> _What you need to do_
For this exercise, please find the lines in the entries that include the word "Choice" and copy them.

[Stored entries]
-------
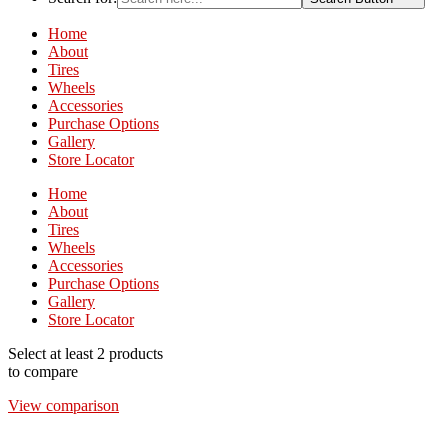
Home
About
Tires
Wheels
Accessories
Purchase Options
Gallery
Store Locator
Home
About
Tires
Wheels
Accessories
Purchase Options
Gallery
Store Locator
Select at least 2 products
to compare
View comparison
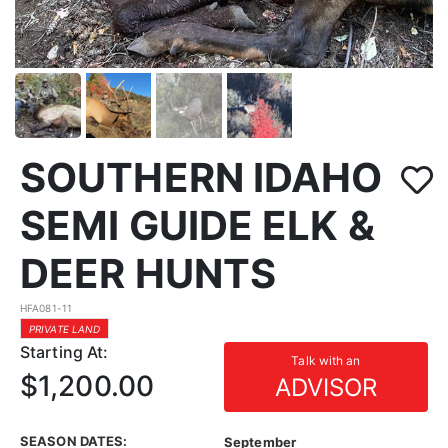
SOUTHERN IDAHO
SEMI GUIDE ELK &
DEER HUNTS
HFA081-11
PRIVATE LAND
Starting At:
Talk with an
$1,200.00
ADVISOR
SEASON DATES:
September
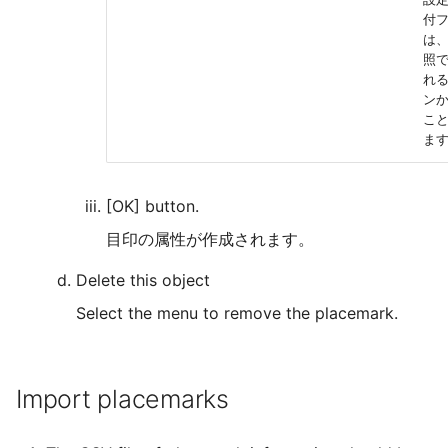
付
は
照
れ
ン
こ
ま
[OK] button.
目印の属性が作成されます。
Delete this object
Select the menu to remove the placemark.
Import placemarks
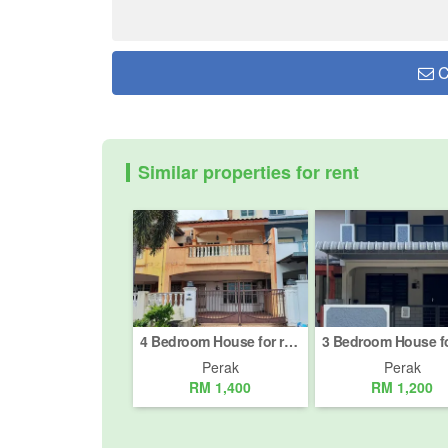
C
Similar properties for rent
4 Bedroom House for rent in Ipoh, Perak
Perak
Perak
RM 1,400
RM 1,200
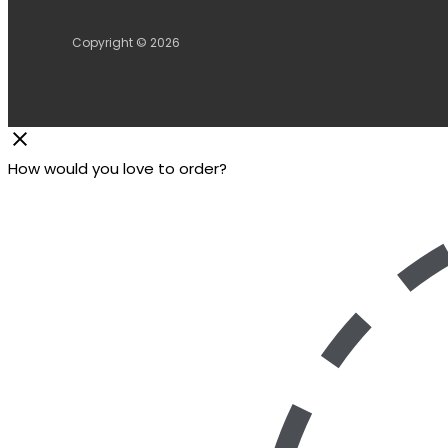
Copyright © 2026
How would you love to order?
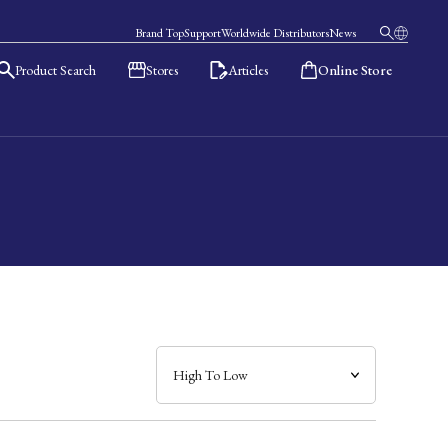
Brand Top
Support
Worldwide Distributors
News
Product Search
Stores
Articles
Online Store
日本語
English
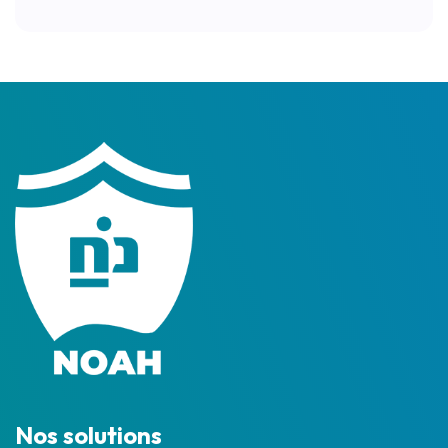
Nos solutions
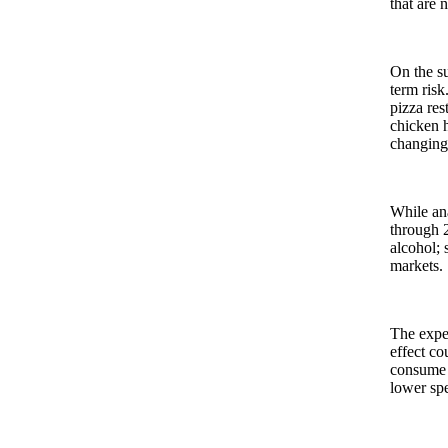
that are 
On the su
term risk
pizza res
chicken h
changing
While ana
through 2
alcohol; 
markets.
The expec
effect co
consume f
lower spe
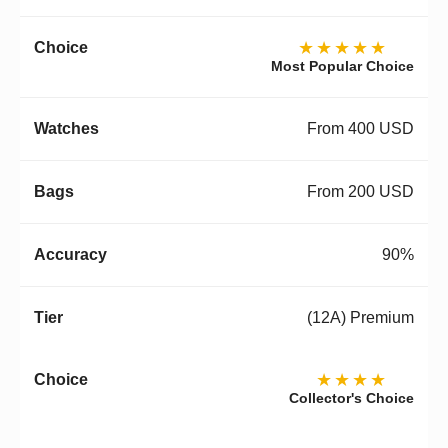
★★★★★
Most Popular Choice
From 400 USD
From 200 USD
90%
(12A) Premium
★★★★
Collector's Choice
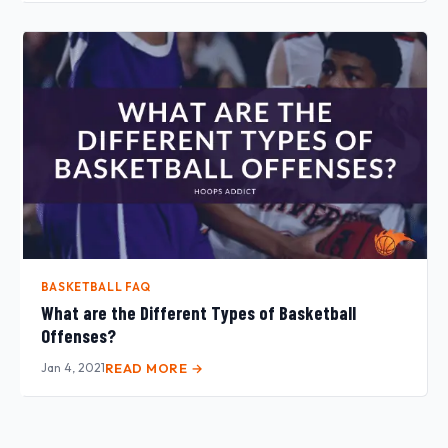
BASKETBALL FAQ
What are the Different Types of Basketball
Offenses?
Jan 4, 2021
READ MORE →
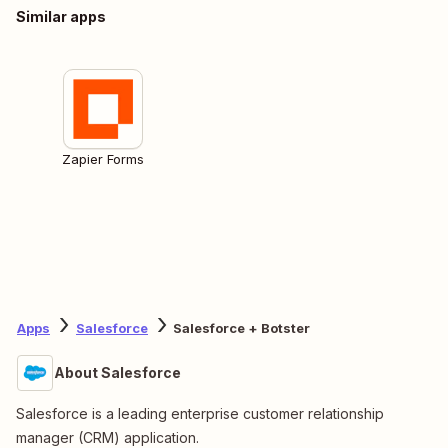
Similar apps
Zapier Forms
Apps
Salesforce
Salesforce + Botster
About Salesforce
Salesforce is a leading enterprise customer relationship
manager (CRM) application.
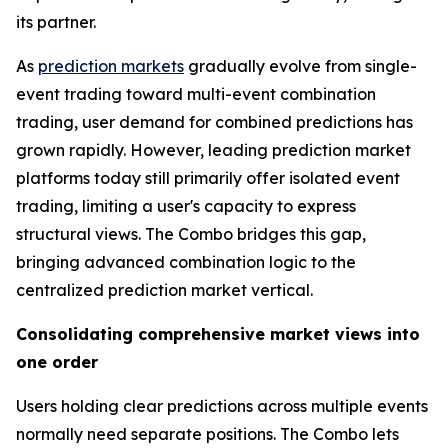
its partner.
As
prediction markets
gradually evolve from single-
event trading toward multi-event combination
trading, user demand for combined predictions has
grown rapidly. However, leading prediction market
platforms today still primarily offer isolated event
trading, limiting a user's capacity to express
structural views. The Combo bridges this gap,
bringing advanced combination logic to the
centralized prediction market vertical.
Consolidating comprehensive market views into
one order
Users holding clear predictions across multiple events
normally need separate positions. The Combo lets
-------
> _Reply to the exercise_
Most Popular Choice
Collector's Choice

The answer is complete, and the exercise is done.